Most likely, if you're using Phaser for a multi-player game, you're probably using Node.js and Express to fire up a server for the Phaser client-side code. I found this complicated debugging with breakpoints in VS Code, and I haven't been able to get a single configuration to hit breakpoints in both the server and client-side code.
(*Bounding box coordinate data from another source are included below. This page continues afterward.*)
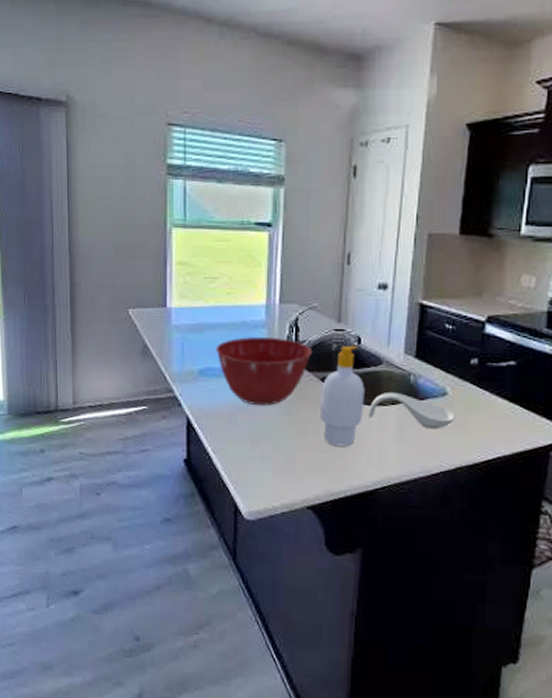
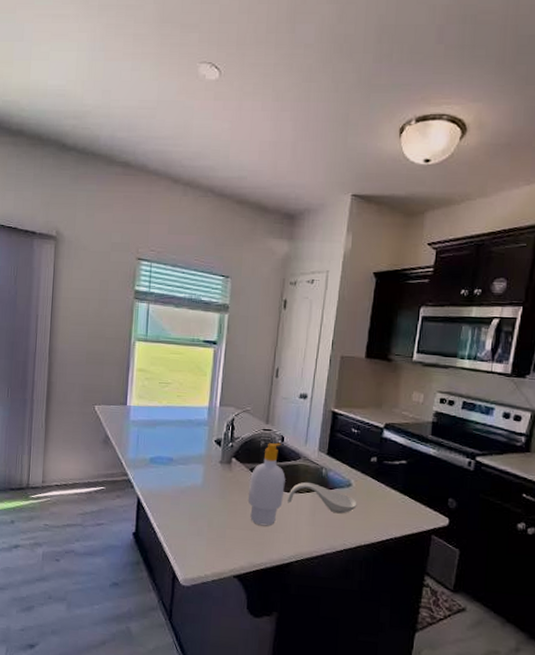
mixing bowl: present [215,336,313,405] -> none [165,432,245,490]

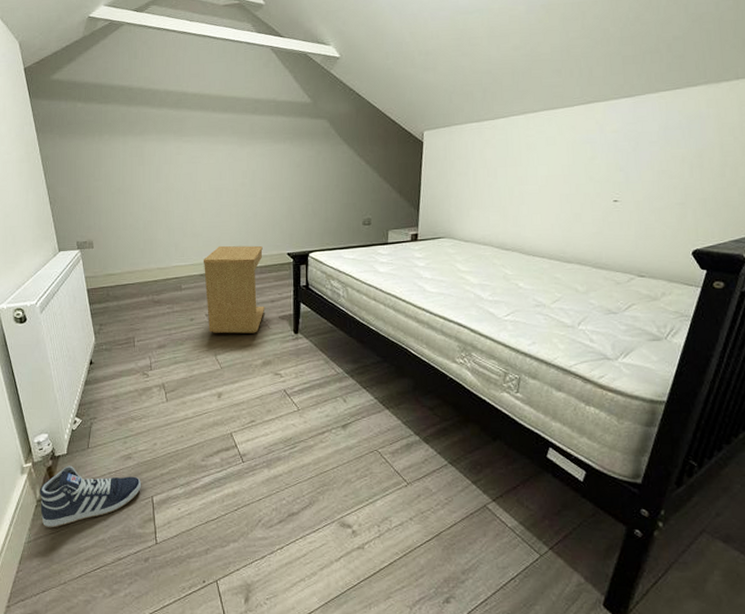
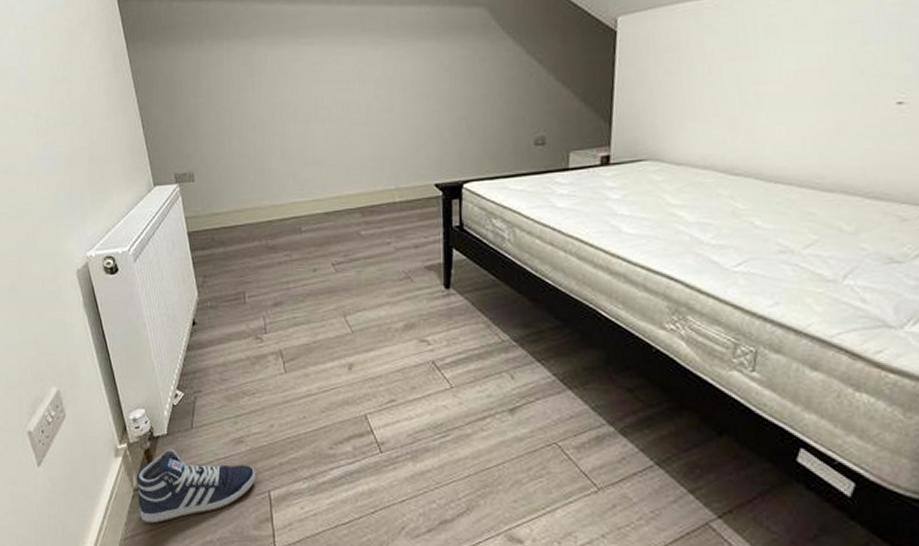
side table: present [203,245,265,334] -> none [327,175,407,288]

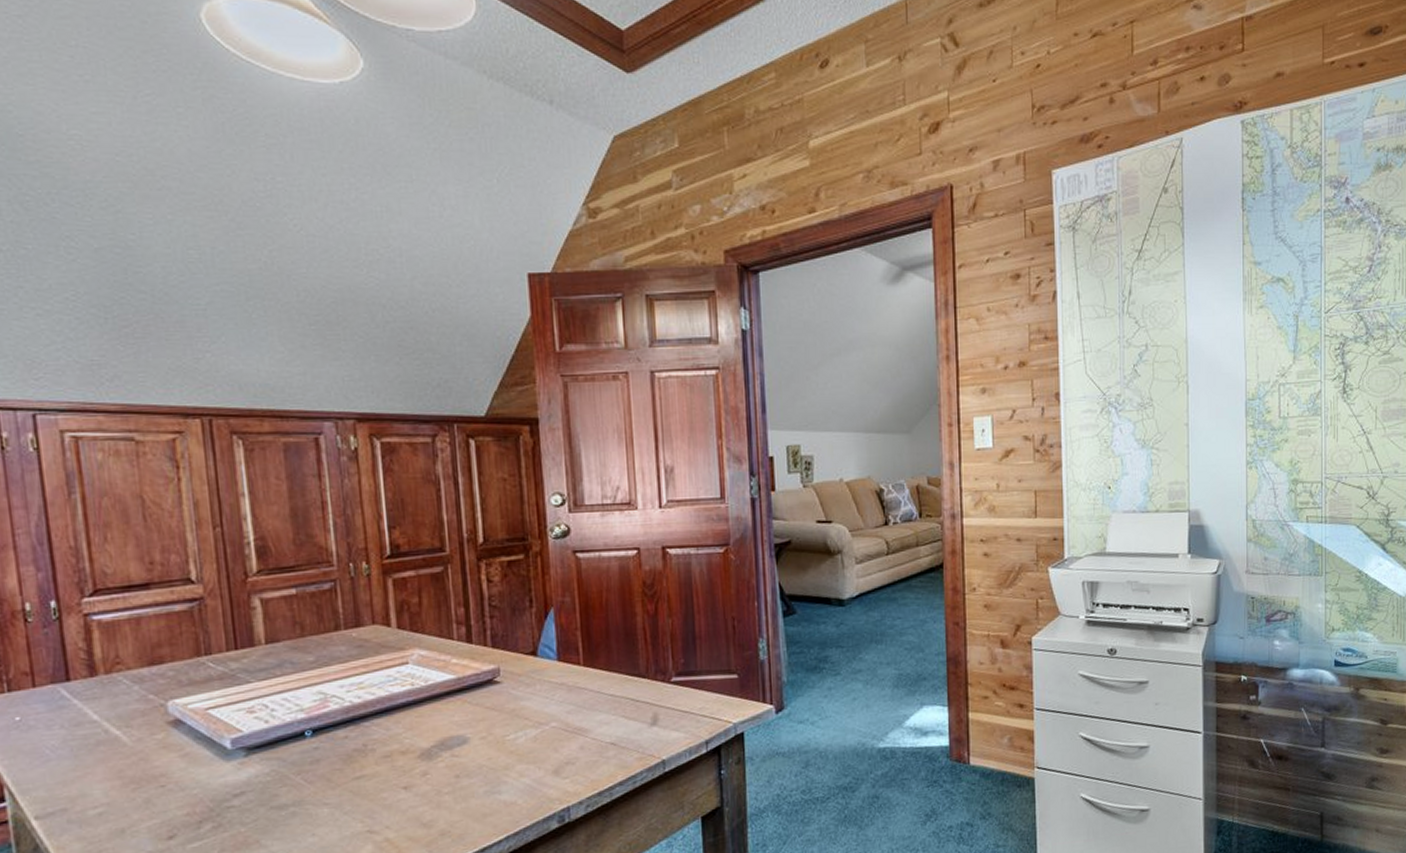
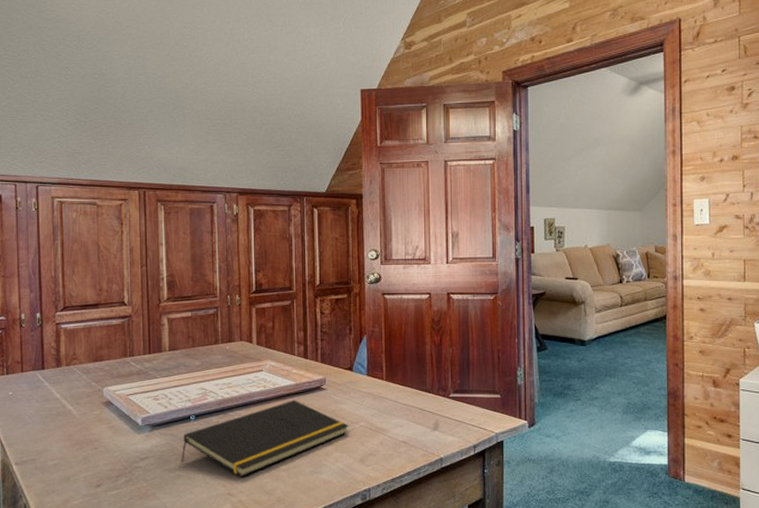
notepad: none [295,698,536,807] -> present [181,399,349,477]

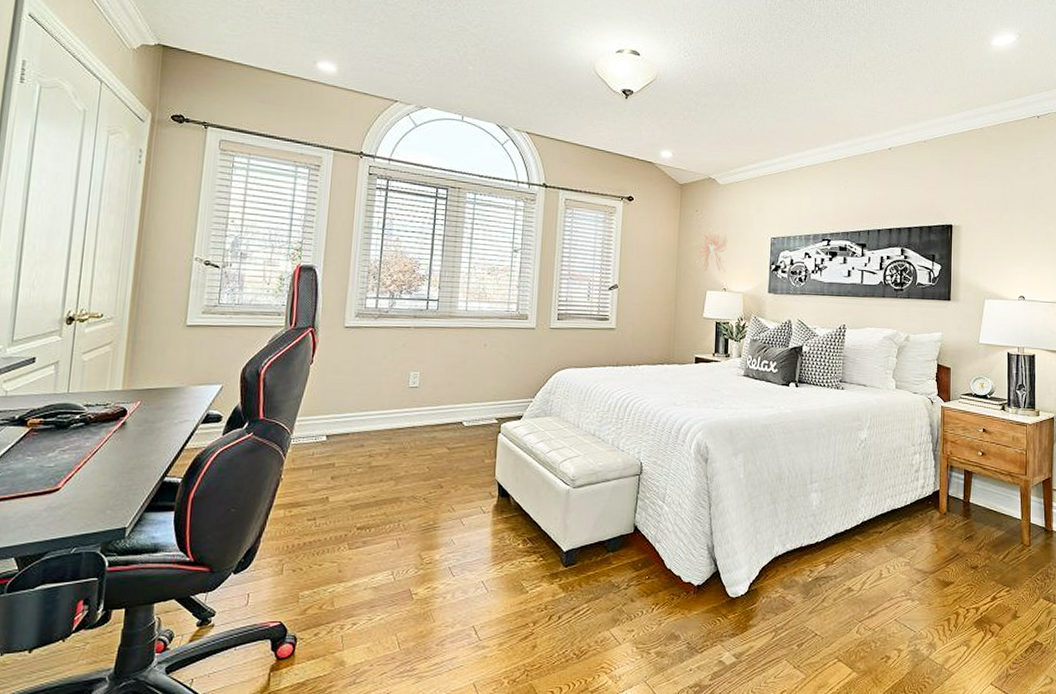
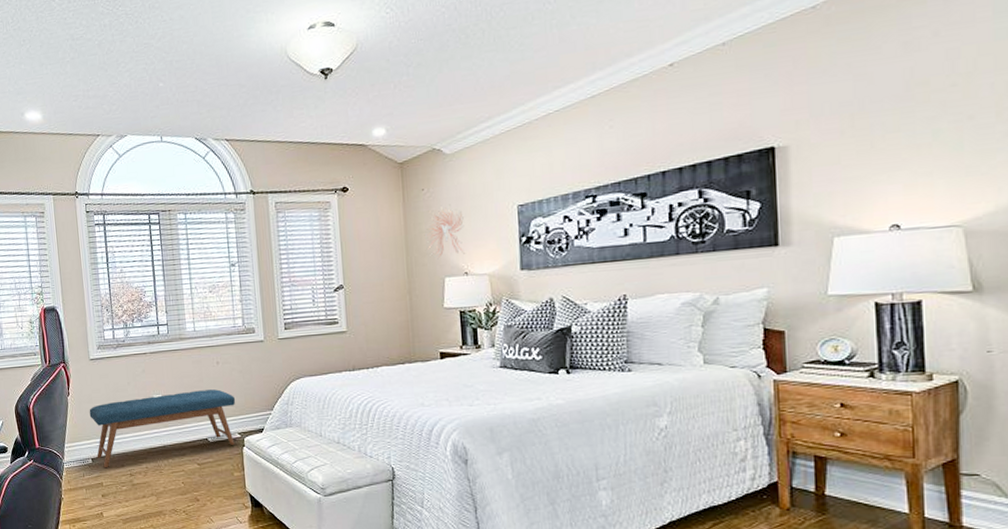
bench: none [333,371,498,446] -> present [89,389,236,467]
This makes sense, but I still thought it would be handled more easily.

If I launch a debugger for the server, any breakpoints I've set in my client-side code show "Breakpoint set but not yet bound" or the more direct error, "Breakpoint ignored because generated code not found (source map problem?)" My workaround is to launch the debugger depending on which breakpoints I need.

Server-side debugging

To debug the server, use VSCode attach to process and choose the dist/server.js process (server.js is the transpiled version of my server.ts file that starts the Node.js server).

VS Code server-side breakpoint Geeklit Blog


Client-side debugging

To debug the client (uses Visual Studio Code Chrome debugger extension), I use VSCode to launch the debugger with the Launch client-side task.

Here is the entire launch.json file that supports both client and server-side debugging with breakpoints: 

{
    // Use IntelliSense to learn about possible attributes.
    // Hover to view descriptions of existing attributes.
    // For more information, visit: https://go.microsoft.com/fwlink/?linkid=830387
    "version": "0.2.0",
    "configurations": [
        {
            "name": "Launch client-side: localhost:8080",
            "type": "chrome",
            "request": "launch",
            "url": "http://localhost:8080/index.html",
            "webRoot": "${workspaceFolder}/dist/client"
        },
        {
            "name": "Attach to Process dist/server.js",
            "type": "node",
            "request": "attach",
            "processId": "${command:PickProcess}",
            "port": 8080
        }
    ]
}

1 comment:

Anonymous said...

Thank you very much! No article on the internet is as clear as yours.